### EXERCISE PROMPT
Check every line of the data and copy the ones where "value" appears.

Hardware project source files
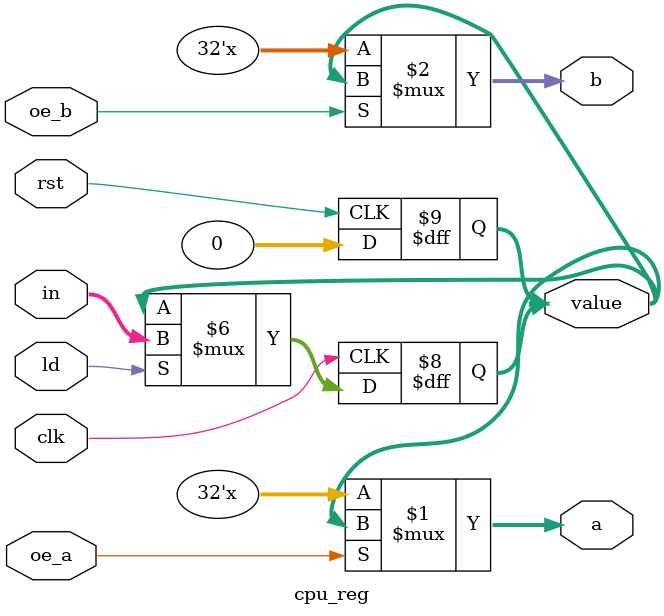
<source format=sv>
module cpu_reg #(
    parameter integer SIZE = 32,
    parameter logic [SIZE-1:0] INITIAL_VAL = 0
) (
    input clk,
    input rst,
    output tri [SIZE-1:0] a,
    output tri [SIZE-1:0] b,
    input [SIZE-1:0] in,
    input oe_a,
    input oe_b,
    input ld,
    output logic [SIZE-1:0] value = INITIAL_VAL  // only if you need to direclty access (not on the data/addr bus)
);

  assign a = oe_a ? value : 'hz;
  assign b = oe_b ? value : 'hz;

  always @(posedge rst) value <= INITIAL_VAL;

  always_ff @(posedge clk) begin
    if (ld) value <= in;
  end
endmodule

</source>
---
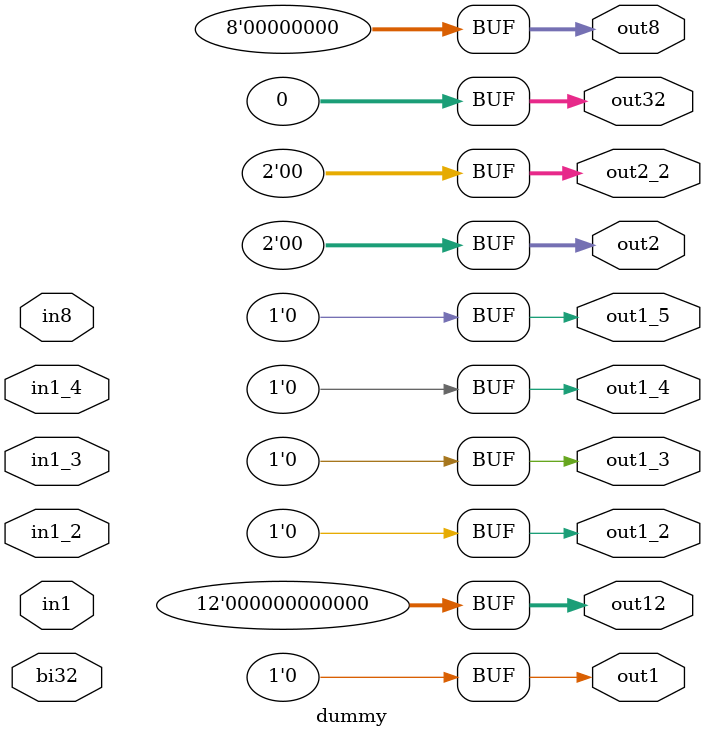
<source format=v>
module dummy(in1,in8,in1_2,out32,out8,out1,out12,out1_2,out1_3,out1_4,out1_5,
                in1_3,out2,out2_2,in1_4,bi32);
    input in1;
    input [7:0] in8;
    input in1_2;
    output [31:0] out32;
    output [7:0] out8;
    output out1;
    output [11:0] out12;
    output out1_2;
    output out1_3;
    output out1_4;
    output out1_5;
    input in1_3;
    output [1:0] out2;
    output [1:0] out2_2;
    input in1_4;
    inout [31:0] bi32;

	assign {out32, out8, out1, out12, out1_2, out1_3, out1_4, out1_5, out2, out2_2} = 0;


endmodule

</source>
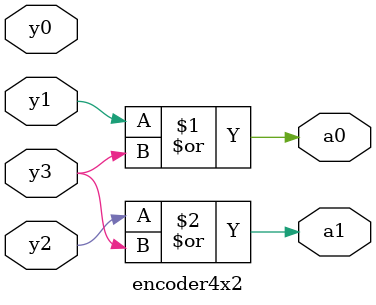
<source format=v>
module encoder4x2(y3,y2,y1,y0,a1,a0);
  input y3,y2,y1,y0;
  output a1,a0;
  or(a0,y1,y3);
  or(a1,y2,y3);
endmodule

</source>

### RESULT BELOW
    output logic [SIZE-1:0] value = INITIAL_VAL  // only if you need to direclty access (not on the data/addr bus)
  assign a = oe_a ? value : 'hz;
  assign b = oe_b ? value : 'hz;
  always @(posedge rst) value <= INITIAL_VAL;
    if (ld) value <= in;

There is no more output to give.